A $160,000 scholarship fund, designed to support Aboriginal students at the University of Notre Dame Australia’s School of Medicine, will make an important contribution of improving healthcare in the country’s Aboriginal communities.
Announced on 28 May by St John of God Health Care, the fund will support four Aboriginal students throughout their studies at the University’s Fremantle School of Medicine.
Professor Selma Alliex, Pro Vice Chancellor and Head of Fremantle Campus, described this as a “significant gesture of support for our students and a further substantial commitment to help address the chronic shortage of Aboriginal doctors in Australia”.
“Yet again, St John of God Health Care has assisted the University in fulfilling its mission of caring for disadvantaged students. For this support, we are very grateful,” Prof Alliex said.
“Nationwide to date, only 427 Aboriginal students have graduated with a medical degree, with a further 325 currently studying medicine.
“When you compare that number to the 3500 Aboriginal doctors required to reach population parity you begin to understand the challenges associated with Aboriginal heath care,” she added.

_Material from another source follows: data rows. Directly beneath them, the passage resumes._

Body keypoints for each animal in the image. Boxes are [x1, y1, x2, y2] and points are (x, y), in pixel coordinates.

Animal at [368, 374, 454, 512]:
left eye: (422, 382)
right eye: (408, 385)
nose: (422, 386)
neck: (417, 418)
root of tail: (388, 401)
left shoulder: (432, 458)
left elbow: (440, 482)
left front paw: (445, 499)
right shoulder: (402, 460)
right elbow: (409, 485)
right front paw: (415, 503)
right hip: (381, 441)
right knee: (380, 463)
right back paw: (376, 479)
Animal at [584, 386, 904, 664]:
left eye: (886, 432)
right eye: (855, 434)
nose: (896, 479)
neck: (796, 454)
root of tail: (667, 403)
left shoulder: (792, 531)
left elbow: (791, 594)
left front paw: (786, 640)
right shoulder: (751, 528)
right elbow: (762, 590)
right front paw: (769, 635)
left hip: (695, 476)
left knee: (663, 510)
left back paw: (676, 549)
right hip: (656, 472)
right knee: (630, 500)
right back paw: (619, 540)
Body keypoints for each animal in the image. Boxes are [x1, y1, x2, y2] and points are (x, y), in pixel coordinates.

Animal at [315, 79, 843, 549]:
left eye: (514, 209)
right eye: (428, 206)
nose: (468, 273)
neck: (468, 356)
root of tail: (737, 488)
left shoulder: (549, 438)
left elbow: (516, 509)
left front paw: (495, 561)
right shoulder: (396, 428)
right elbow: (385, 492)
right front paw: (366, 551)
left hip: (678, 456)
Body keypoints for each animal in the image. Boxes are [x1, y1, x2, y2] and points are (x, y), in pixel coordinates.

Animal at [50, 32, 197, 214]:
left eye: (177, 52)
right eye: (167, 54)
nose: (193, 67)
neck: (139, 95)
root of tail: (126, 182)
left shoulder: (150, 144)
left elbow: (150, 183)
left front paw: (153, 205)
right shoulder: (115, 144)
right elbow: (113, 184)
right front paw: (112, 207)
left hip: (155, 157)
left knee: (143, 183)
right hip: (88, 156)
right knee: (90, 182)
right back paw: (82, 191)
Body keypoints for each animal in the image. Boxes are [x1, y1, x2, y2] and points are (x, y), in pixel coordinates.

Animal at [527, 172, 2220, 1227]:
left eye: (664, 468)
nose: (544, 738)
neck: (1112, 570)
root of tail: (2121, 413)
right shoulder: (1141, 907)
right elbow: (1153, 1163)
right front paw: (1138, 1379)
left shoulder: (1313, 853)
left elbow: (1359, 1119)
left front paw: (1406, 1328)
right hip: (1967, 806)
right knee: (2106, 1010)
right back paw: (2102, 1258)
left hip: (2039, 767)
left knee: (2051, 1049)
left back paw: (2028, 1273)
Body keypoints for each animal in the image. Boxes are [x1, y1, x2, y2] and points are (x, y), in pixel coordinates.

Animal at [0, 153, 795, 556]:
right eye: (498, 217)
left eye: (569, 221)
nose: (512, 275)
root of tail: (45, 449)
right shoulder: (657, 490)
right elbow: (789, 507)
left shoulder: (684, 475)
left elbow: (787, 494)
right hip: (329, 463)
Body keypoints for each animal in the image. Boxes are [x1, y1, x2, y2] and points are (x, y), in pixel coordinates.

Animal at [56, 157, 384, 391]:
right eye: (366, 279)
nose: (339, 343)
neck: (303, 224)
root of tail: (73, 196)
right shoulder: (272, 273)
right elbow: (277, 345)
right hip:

The St John of God Health Care scholarships will help build on the School of Medicine’s Fremantle’s achievements in recruiting, supporting, and graduating students.
Recently, the first two Aboriginal students graduated from Fremantle and currently 13 Aboriginal students are among the school’s total cohort of 400.
The scholarships will be provided to students commencing study this year. They will receive $10,000 per year, a total of $40,000 over the four-year degree.
“This level of financial support will make a huge difference to the recipients. Our medicine course is intense and these scholarships will greatly reduce the pressure of having to work long hours to make ends meet,” Prof Alliex said.